Available for special audiences only
Berkeley, California USA — Brian became actively involved in the practice of Christian Science while attending the University of California, Berkeley. While earning a Bachelor of Architecture from UC Berkeley, he learned he could turn to God with every need. His love of Christian Science led to a new career path: to help others understand and trust God with life’s challenges. He received a Master of Theology in biblical studies from Boston University in preparation for service as a Protestant Chaplain in the US Air Force. Christian Science was a firm foundation for his healing ministry to those of all faiths in the Air Force. He was also able to bring a spiritual perspective to addressing marital challenges, substance abuse, child abuse and domestic violence.
In 1982, Brian, with his wife Nancy and their two daughters, left the Air Force and returned to Berkeley, where he devoted himself to the public practice of Christian Science; he became a teacher of this Science in 1988.
For many years Brian served as the Christian Science Committee on Publication for Northern California—representing the Christian Science Church with the media, the state legislature, and public agencies. During that time he worked to help clergy and other professionals understand and utilize spiritual resources in treating child abuse and domestic violence.

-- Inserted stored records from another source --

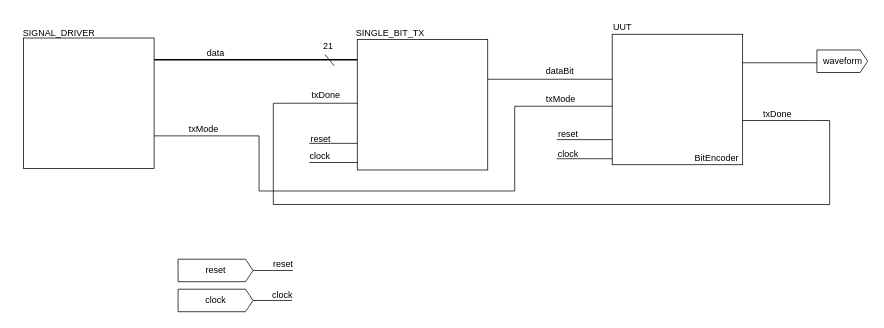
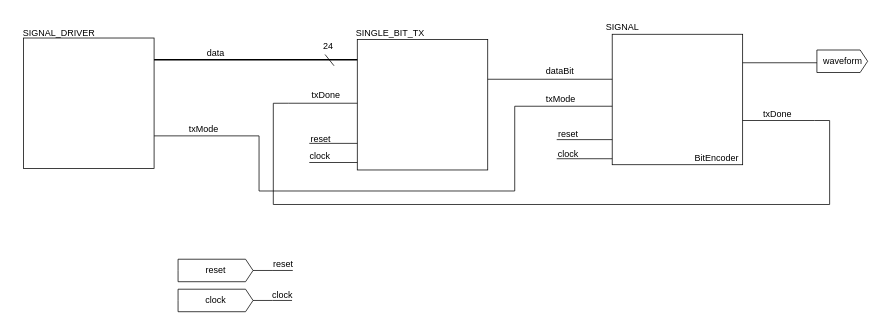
  <mxCell id="0" />
  <mxCell id="1" parent="0" />
  <mxCell id="2" value="" style="line;strokeWidth=1;html=1;" parent="1" vertex="1"><mxGeometry x="742" y="205.97" width="85" height="10" as="geometry" /></mxCell>
  <mxCell id="3" value="" style="line;strokeWidth=1;html=1;" parent="1" vertex="1"><mxGeometry x="742" y="180.47" width="86" height="10" as="geometry" /></mxCell>
  <mxCell id="4" value="" style="line;strokeWidth=1;html=1;" parent="1" vertex="1"><mxGeometry x="412" y="185.5" width="86" height="10" as="geometry" /></mxCell>
  <mxCell id="5" value="" style="line;strokeWidth=1;html=1;" parent="1" vertex="1"><mxGeometry x="412" y="211" width="85" height="10" as="geometry" /></mxCell>
  <mxCell id="6" value="" style="line;strokeWidth=1;html=1;" parent="1" vertex="1"><mxGeometry x="988" y="77.97" width="105" height="10" as="geometry" /></mxCell>
  <mxCell id="7" style="edgeStyle=orthogonalEdgeStyle;rounded=0;orthogonalLoop=1;jettySize=auto;html=1;exitX=1;exitY=0.5;exitDx=0;exitDy=0;exitPerimeter=0;entryX=0;entryY=0.5;entryDx=0;entryDy=0;entryPerimeter=0;endArrow=none;endFill=0;" parent="1" source="8" target="12" edge="1"><mxGeometry relative="1" as="geometry"><Array as="points"><mxPoint x="1106" y="160" /><mxPoint x="1106" y="272" /><mxPoint x="364" y="272" /><mxPoint x="364" y="137" /></Array></mxGeometry></mxCell>
  <mxCell id="8" value="" style="line;strokeWidth=1;html=1;" parent="1" vertex="1"><mxGeometry x="981" y="155" width="105" height="10" as="geometry" /></mxCell>
  <mxCell id="9" value="" style="line;strokeWidth=1;html=1;" parent="1" vertex="1"><mxGeometry x="571" y="99.97" width="275" height="10" as="geometry" /></mxCell>
  <mxCell id="10" style="edgeStyle=orthogonalEdgeStyle;rounded=0;orthogonalLoop=1;jettySize=auto;html=1;exitX=0;exitY=0.5;exitDx=0;exitDy=0;exitPerimeter=0;entryX=1;entryY=0.75;entryDx=0;entryDy=0;endArrow=none;endFill=0;" parent="1" source="11" target="37" edge="1"><mxGeometry relative="1" as="geometry"><Array as="points"><mxPoint x="686" y="254" /><mxPoint x="345" y="254" /><mxPoint x="345" y="181" /></Array></mxGeometry></mxCell>
  <mxCell id="11" value="" style="line;strokeWidth=1;html=1;" parent="1" vertex="1"><mxGeometry x="686" y="135.97" width="161" height="10" as="geometry" /></mxCell>
  <mxCell id="12" value="" style="line;strokeWidth=1;html=1;" parent="1" vertex="1"><mxGeometry x="384" y="131.97" width="161" height="10" as="geometry" /></mxCell>
  <mxCell id="13" value="" style="group" parent="1" connectable="0" vertex="1"><mxGeometry x="424" y="47.97" width="29" height="39" as="geometry" /></mxCell>
- <mxCell id="14" value="21" style="text;html=1;align=center;verticalAlign=middle;resizable=0;points=[];autosize=1;strokeColor=none;fillColor=none;container=0;" parent="13" vertex="1"><mxGeometry x="-3" width="32" height="27" as="geometry" /></mxCell>
+ <mxCell id="14" value="24" style="text;html=1;align=center;verticalAlign=middle;resizable=0;points=[];autosize=1;strokeColor=none;fillColor=none;container=0;" parent="13" vertex="1"><mxGeometry x="-3" width="32" height="27" as="geometry" /></mxCell>
  <mxCell id="15" value="" style="endArrow=none;html=1;rounded=0;strokeWidth=1;" parent="13" edge="1"><mxGeometry width="50" height="50" relative="1" as="geometry"><mxPoint x="21" y="39" as="sourcePoint" /><mxPoint x="9" y="24" as="targetPoint" /></mxGeometry></mxCell>
  <mxCell id="16" value="" style="group" parent="1" connectable="0" vertex="1"><mxGeometry x="816" y="20.97" width="178" height="202.03" as="geometry" /></mxCell>
- <mxCell id="17" value="UUT" style="text;html=1;strokeColor=none;fillColor=none;align=center;verticalAlign=middle;whiteSpace=wrap;rounded=0;" parent="16" vertex="1"><mxGeometry x="-16" width="60" height="30" as="geometry" /></mxCell>
+ <mxCell id="17" value="SIGNAL" style="text;html=1;strokeColor=none;fillColor=none;align=center;verticalAlign=middle;whiteSpace=wrap;rounded=0;" parent="16" vertex="1"><mxGeometry x="-16" width="60" height="30" as="geometry" /></mxCell>
  <mxCell id="18" value="" style="whiteSpace=wrap;html=1;aspect=fixed;" parent="16" vertex="1"><mxGeometry y="24" width="174" height="174" as="geometry" /></mxCell>
  <mxCell id="19" value="BitEncoder" style="text;html=1;align=center;verticalAlign=middle;resizable=0;points=[];autosize=1;strokeColor=none;fillColor=none;" parent="16" vertex="1"><mxGeometry x="100" y="175.03" width="78" height="27" as="geometry" /></mxCell>
  <mxCell id="20" value="dataBit" style="text;html=1;align=center;verticalAlign=middle;resizable=0;points=[];autosize=1;strokeColor=none;fillColor=none;" parent="1" vertex="1"><mxGeometry x="718" y="81.97" width="56" height="27" as="geometry" /></mxCell>
  <mxCell id="21" value="" style="line;strokeWidth=2;html=1;" parent="1" vertex="1"><mxGeometry x="159" y="73.97" width="346" height="10" as="geometry" /></mxCell>
  <mxCell id="22" value="SINGLE_BIT_TX" style="text;html=1;strokeColor=none;fillColor=none;align=center;verticalAlign=middle;whiteSpace=wrap;rounded=0;" parent="1" vertex="1"><mxGeometry x="490" y="29" width="60" height="30" as="geometry" /></mxCell>
  <mxCell id="23" value="" style="whiteSpace=wrap;html=1;aspect=fixed;" parent="1" vertex="1"><mxGeometry x="476" y="51.97" width="174" height="174" as="geometry" /></mxCell>
  <mxCell id="24" value="txDone" style="text;html=1;align=center;verticalAlign=middle;resizable=0;points=[];autosize=1;strokeColor=none;fillColor=none;" parent="1" vertex="1"><mxGeometry x="405" y="113.97" width="57" height="27" as="geometry" /></mxCell>
  <mxCell id="25" value="waveform" style="html=1;shadow=0;dashed=0;align=center;verticalAlign=middle;shape=mxgraph.arrows2.arrow;dy=0;dx=10;notch=0;" parent="1" vertex="1"><mxGeometry x="1088.999" y="65.97" width="67.681" height="30" as="geometry" /></mxCell>
  <mxCell id="26" value="txDone" style="text;html=1;align=center;verticalAlign=middle;resizable=0;points=[];autosize=1;strokeColor=none;fillColor=none;" parent="1" vertex="1"><mxGeometry x="1007" y="138" width="57" height="27" as="geometry" /></mxCell>
  <mxCell id="27" value="reset" style="text;html=1;align=center;verticalAlign=middle;resizable=0;points=[];autosize=1;strokeColor=none;fillColor=none;" parent="1" vertex="1"><mxGeometry x="404" y="171" width="46" height="27" as="geometry" /></mxCell>
  <mxCell id="28" value="clock" style="text;html=1;align=center;verticalAlign=middle;resizable=0;points=[];autosize=1;strokeColor=none;fillColor=none;" parent="1" vertex="1"><mxGeometry x="403" y="194" width="46" height="27" as="geometry" /></mxCell>
  <mxCell id="29" value="reset" style="text;html=1;align=center;verticalAlign=middle;resizable=0;points=[];autosize=1;strokeColor=none;fillColor=none;" parent="1" vertex="1"><mxGeometry x="734" y="165" width="46" height="27" as="geometry" /></mxCell>
  <mxCell id="30" value="clock" style="text;html=1;align=center;verticalAlign=middle;resizable=0;points=[];autosize=1;strokeColor=none;fillColor=none;" parent="1" vertex="1"><mxGeometry x="734" y="191.97" width="46" height="27" as="geometry" /></mxCell>
  <mxCell id="31" style="edgeStyle=orthogonalEdgeStyle;rounded=0;orthogonalLoop=1;jettySize=auto;html=1;exitX=1;exitY=0.5;exitDx=0;exitDy=0;exitPerimeter=0;endArrow=none;endFill=0;" parent="1" source="32" edge="1"><mxGeometry relative="1" as="geometry"><mxPoint x="390" y="360" as="targetPoint" /></mxGeometry></mxCell>
  <mxCell id="32" value="reset" style="html=1;shadow=0;dashed=0;align=center;verticalAlign=middle;shape=mxgraph.arrows2.arrow;dy=0;dx=10;notch=0;" parent="1" vertex="1"><mxGeometry x="237" y="345" width="100" height="30" as="geometry" /></mxCell>
  <mxCell id="33" style="edgeStyle=orthogonalEdgeStyle;rounded=0;orthogonalLoop=1;jettySize=auto;html=1;exitX=1;exitY=0.5;exitDx=0;exitDy=0;exitPerimeter=0;endArrow=none;endFill=0;" parent="1" source="34" edge="1"><mxGeometry relative="1" as="geometry"><mxPoint x="389" y="400" as="targetPoint" /></mxGeometry></mxCell>
  <mxCell id="34" value="clock" style="html=1;shadow=0;dashed=0;align=center;verticalAlign=middle;shape=mxgraph.arrows2.arrow;dy=0;dx=10;notch=0;" parent="1" vertex="1"><mxGeometry x="237" y="385" width="100" height="30" as="geometry" /></mxCell>
  <mxCell id="35" value="reset" style="text;html=1;align=center;verticalAlign=middle;resizable=0;points=[];autosize=1;strokeColor=none;fillColor=none;" parent="1" vertex="1"><mxGeometry x="354" y="338" width="46" height="27" as="geometry" /></mxCell>
  <mxCell id="36" value="clock" style="text;html=1;align=center;verticalAlign=middle;resizable=0;points=[];autosize=1;strokeColor=none;fillColor=none;" parent="1" vertex="1"><mxGeometry x="353" y="379" width="46" height="27" as="geometry" /></mxCell>
  <mxCell id="37" value="" style="whiteSpace=wrap;html=1;aspect=fixed;" parent="1" vertex="1"><mxGeometry x="31" y="49.97" width="174" height="174" as="geometry" /></mxCell>
  <mxCell id="38" value="SIGNAL_DRIVER" style="text;html=1;align=center;verticalAlign=middle;resizable=0;points=[];autosize=1;strokeColor=none;fillColor=none;" parent="1" vertex="1"><mxGeometry x="20" y="30" width="115" height="27" as="geometry" /></mxCell>
  <mxCell id="39" value="data" style="text;html=1;align=center;verticalAlign=middle;resizable=0;points=[];autosize=1;strokeColor=none;fillColor=none;" parent="1" vertex="1"><mxGeometry x="266" y="56.97" width="42" height="27" as="geometry" /></mxCell>
  <mxCell id="40" value="txMode" style="text;html=1;align=center;verticalAlign=middle;resizable=0;points=[];autosize=1;strokeColor=none;fillColor=none;" parent="1" vertex="1"><mxGeometry x="242" y="158" width="58" height="27" as="geometry" /></mxCell>
  <mxCell id="41" value="txMode" style="text;html=1;align=center;verticalAlign=middle;resizable=0;points=[];autosize=1;strokeColor=none;fillColor=none;" parent="1" vertex="1"><mxGeometry x="718" y="118" width="58" height="27" as="geometry" /></mxCell>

Brian has explained the practice of Christian Science to various audiences, including those critical of this Science. He has addressed a wide variety of professional, religious, interfaith and medical groups, including medical ethics boards, hospice nurses, medical students, and practitioners of alternative therapies.
Brian is available to speak to groups that have asked for a talk on Christian Science. They generally fall into these three categories.
- Medical groups, which include medical schools, medical ethics committees, hospice groups, hospital chaplains, alternative medicine groups, etc.
- Requests from schools and religious groups, including college and high school classes on comparative religions, etc., congregations and classes of other faiths, interfaith and ecumenical groups, and religious groups in special settings.
- Prisons and jails, including youth facilities.